2962: Count-Subarrays-Where-Max-Element-Appears-at-Least-K-Times
Medium
table of contents
For this question, I decided to pursue a two-pointers
/ sliding window approach. The key to this question is to
realise that, for every left index, if you find the minimum
right index such that the maximum element
of nums appears at least k
times in the subarray, then that implies that for all indices
greater than right, the same condition
will still hold.
Therefore, once you find the minimum right index that
satisfies the condition, you can add num.size() - r + 1 to
your ans, before incrementing left again and
repeating the whole cycle again.
code
class Solution {
public:
long long countSubarrays(vector<int>& nums, int k) {
// to find the MAXIMUM element of `nums`
int mx = 0;
for (int n : nums) {
mx = max(mx, n);
}
// LEFT index, RIGHT index, COUNT of maximum elements in sliding window
int l = 0, r = 0, count = 0;
// the number of feasible subarrays
long long ans = 0;
// basically, we iterate until either
// - `l` index reaches the end of the array
// - either `r` index reaches the end of the array or the `count` < k
// (the 2nd conditional is because `r` might have reached the end of the array
// but we can still increment `l` until COUNT < k)
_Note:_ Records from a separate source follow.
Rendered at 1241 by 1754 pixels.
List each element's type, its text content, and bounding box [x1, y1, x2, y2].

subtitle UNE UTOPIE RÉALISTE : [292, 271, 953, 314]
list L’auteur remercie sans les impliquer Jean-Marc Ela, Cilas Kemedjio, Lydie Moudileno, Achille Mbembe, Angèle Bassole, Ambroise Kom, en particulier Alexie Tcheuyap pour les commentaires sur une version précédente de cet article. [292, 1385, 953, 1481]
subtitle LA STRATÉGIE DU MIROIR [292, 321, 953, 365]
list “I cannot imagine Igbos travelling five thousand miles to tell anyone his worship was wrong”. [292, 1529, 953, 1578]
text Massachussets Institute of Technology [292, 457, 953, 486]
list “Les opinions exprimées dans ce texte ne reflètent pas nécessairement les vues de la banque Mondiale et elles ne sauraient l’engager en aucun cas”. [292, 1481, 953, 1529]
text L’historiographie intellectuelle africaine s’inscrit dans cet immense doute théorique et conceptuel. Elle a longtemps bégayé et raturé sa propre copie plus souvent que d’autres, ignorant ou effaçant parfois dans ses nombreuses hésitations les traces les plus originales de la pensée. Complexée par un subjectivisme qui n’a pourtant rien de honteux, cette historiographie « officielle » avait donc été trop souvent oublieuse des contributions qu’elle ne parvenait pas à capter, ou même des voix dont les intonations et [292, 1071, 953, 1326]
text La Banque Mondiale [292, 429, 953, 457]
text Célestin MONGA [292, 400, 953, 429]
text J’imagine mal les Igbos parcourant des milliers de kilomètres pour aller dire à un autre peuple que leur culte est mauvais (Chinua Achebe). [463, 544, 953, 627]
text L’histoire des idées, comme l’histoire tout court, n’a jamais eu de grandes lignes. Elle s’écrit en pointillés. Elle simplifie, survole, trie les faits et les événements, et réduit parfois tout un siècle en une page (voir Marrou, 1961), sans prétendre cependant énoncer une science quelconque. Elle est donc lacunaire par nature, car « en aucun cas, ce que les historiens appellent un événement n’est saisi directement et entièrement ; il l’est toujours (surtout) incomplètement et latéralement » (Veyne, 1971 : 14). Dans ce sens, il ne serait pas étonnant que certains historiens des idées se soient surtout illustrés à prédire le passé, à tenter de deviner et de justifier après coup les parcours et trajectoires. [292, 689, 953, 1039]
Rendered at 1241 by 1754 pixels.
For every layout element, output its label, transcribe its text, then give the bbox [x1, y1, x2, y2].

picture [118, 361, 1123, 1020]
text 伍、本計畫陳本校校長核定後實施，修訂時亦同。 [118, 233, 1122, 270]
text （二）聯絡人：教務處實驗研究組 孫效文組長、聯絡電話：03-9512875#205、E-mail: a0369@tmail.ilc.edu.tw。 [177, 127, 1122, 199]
for (; l < nums.size() && (r < nums.size() || count == k);) {
// for each `l`, increment `r` until
// - either we reach the end of the array
// - or we satisfy `count` == k
for (; r < nums.size() && count < k; ++r) {
if (nums[r] == mx) {
++count;
}
}
// then, if `count` == k, we can increment `ans`
// with all the possible right indices that satisfy the conditional
if (count == k) {
ans += nums.size()-r+1;
}
// now, to prepare to increment `l`, we can decrement count
// if `nums[l] == mx` since this value will not be present in our sliding window anymore
if (nums[l] == mx) {
--count;
}
++l; // now we increment `l` and pray
}
return ans;
}
};